Q. If $y^{\prime }-3y^{\prime }+2y=0$ where $y\left(0\right)=1,y^{\prime }\left(0\right)=0$, then the value of y at $x=log2$ is

1. $1$
2. $-1$
3. $0$
4. $2$

Q. If ${\log }_{4}A={\log }_{6}B={\log }_9(A+B)$, then $\left[\frac{4B}{A}\right]$ (where $[.]$ represents the greatest integer function) equals

Q. $\frac{d}{dx}{\log }_{|x|}e=$

1. $e^x$
2. $\frac{1}{(\log x{)}^2}$
3. $\frac{-1}{x(\log |x|{)}^2}$
4. $\frac{1}{|x|}$

Q. Solve the following inequality:
$\frac{x^2-7|x|+10}{x^2-6x+9}<0$

Q. Which of the following, when simplified reduces to unity?

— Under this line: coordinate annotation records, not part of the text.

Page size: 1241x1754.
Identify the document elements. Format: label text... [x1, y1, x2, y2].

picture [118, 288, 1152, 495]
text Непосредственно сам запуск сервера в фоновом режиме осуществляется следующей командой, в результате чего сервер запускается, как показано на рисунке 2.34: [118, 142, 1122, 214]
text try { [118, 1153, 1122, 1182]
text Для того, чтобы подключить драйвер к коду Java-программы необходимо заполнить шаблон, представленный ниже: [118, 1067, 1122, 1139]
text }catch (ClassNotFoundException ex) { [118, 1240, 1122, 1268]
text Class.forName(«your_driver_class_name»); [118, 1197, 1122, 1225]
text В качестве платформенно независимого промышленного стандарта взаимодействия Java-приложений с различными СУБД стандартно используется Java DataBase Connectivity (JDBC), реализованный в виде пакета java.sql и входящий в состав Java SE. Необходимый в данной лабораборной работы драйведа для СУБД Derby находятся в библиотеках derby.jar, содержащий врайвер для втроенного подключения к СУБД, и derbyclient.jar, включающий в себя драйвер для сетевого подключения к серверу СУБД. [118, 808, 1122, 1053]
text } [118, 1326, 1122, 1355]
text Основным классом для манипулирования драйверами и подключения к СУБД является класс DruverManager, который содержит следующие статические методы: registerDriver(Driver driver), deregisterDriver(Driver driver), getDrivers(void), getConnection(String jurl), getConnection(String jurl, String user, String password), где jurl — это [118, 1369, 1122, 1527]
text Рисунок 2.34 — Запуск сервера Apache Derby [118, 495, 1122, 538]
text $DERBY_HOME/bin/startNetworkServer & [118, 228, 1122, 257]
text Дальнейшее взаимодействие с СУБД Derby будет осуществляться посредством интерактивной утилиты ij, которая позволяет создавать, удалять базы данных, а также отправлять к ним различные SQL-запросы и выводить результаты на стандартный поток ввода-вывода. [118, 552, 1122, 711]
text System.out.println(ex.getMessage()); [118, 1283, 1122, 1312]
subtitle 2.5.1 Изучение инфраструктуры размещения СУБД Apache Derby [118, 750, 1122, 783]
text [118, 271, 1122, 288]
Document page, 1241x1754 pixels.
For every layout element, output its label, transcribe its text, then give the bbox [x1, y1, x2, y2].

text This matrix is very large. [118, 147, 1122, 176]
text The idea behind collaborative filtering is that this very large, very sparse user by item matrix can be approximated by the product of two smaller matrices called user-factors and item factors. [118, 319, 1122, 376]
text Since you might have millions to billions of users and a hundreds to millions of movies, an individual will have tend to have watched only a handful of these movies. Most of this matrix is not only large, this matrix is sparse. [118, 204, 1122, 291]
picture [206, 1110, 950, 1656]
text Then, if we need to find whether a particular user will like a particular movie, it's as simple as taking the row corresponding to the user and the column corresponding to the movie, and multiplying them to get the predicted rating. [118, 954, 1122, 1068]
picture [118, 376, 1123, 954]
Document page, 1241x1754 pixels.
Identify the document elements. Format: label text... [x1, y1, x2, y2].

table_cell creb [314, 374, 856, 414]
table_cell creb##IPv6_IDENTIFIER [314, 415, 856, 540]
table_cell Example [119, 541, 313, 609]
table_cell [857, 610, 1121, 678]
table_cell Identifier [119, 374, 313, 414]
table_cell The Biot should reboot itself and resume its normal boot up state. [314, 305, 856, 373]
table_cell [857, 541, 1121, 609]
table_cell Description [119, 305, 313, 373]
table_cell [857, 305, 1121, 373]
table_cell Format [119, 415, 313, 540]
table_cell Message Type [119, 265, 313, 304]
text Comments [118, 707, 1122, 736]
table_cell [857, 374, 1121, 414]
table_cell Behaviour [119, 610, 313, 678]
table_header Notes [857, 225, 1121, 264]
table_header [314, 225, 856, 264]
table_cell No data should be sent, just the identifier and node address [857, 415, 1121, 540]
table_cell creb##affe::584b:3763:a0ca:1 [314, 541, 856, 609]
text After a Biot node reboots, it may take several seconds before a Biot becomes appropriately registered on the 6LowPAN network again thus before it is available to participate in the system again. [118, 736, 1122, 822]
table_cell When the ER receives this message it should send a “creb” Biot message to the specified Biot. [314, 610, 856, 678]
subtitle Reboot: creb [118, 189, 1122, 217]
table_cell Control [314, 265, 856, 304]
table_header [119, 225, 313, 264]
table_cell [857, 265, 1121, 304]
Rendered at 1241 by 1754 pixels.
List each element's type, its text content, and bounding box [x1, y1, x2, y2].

1. ${\log }_{10}5.{\log }_{10}20+{\left({\log }_{10}2\right)}^2$
2. $\frac{2\log 2+\log 3}{\log 48-\log 4}$
3. $-{\log }_5{\log }_3\sqrt{\sqrt[5]{59}}$
4. $\frac{1}{6}{\log }_{\sqrt{3}/2}\left(\frac{64}{27}\right)$

Q. If the sum of two numbers $p$ and $q$ is $\sqrt{10}$ and their difference is $\sqrt{6}$, then the value of ${\log }_{q}p$ is

1. $-1$
2. $0$
3. $1$
4. $2$

Q. If $A$ is the solution set of the equation ${\log }_{x}2\cdot {\log }_{2x}2={\log }_{4x}2$ and $B$ is the solution set of the equation $x^{{\log }_x(3-x{)}^2}=25,$ then $n(A\cup B)$ is equal to

1. $n(A\times B)$
2. $n(A-B)+n(B-A)$
3. $n((A-B)\times (B-A))$
4. $n(A\cup B)-n(A\cap B)$